My husband has been severely depressed for the last two years. He's been taking citalopram for about a year now. During this year, I have suggested to him numerous times, to find another med. He is still depressed, can't sleep because the med makes him feel awake, and is down right mean sometimes. After realizing the citalopram might be making him less empathetic towards people and situations, I talked to him about it and backed up the information with research. I also told him that I went off citalopram in the past for the same reason- I became a jerk, I didn't care about anyone or anything. He finally agreed to try something else. He was put on Wellbutrin. The change was rough for him initially, because of his withdrawal effects from citalopram. He was moody and angry. However, once he was on Wellbutrin awhile, the change was noticable. He was a loving and caring person again (most of the time). I was feeling like we're finally getting over the mess and becoming a family again. Last week, I find out he switched back to citalopram without my knowledge. He said he didn't like Wellbutrin, because it made him feel. He said he wants to be numb and not deal with people's feelings. Since going back on citalopram, he's become a total jerk. He doesn't care about how I feel and has been saying very mean and hateful things. It seems like everytime something good starts to happen, he self-sabotages and drags himself and our family down. Last night he was being verbally abusive and mean to me. I called his mom and had his mom pick him up and take him to her house. He's there now. It's so hard when I see how positive things could be, but he doesn't want to change. He doesn't want to fail, so he sabotages himself before he can, so he can blame it on his anger or an arguement we had. He's seen things better, but doesn't want them. It hurts and I just don't understand. All I know is I can't let him bring me down anymore. I'm trying to look at a better future. However, it's hard when my whole life feels like it's in chaos right now.

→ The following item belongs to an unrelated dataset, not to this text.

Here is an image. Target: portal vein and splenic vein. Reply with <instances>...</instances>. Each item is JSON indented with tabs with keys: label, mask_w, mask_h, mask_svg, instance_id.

Who you are does not depend on the choices of others
Submitted by I'm So Exhausted on
jade21,
"It hurts and I just don't understand. All I know is I can't let him bring me down anymore. I'm trying to look at a better future. However, it's hard when my whole life feels like it's in chaos right now."

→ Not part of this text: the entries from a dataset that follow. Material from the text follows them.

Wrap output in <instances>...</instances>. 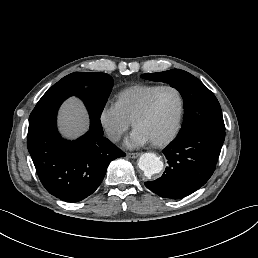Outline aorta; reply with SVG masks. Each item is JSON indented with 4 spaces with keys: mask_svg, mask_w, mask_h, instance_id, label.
Returning <instances> with one entry per match:
<instances>
[{
    "mask_svg": "<svg viewBox=\"0 0 258 258\" xmlns=\"http://www.w3.org/2000/svg\"><path fill=\"white\" fill-rule=\"evenodd\" d=\"M139 168L145 173L146 176H152L160 173L163 169V162L154 153H144L138 162Z\"/></svg>",
    "mask_w": 258,
    "mask_h": 258,
    "instance_id": "obj_1",
    "label": "aorta"
}]
</instances>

I can understand the difficulty in finding the right medications - sometimes it seems we are trying to settle for the least amount of side effects, rather than enjoying the relief we had hoped we would get. That goes in both directions. The relief we get when we take medication - and the relief we get when we see the positive affect medication has for our spouse.
"This is an issue I not only have with him, but my family." I understand wanting so desperately for someone - just anyone - to understand the pain we are dealing with in our heart and soul. I can share with you my own experience with this basic idea - I am finally getting to the place where I did not need my feelings, thoughts, and ideas to be acknowledged or approved by anyone. Surely it is nice. It was, and continues to be, my own confidence that steers me to make choices in which I - Me - Liz - feel contentment.
"He said he wants to be numb and not deal with people's feelings." I see this as a very telling statement. I hate that for you. I hope that someday he will want to choose a different path. Can you feel peace in a relationship with someone who wants those choices? As difficult as it may be, you will not be able to force him to make another choice - until he is ready.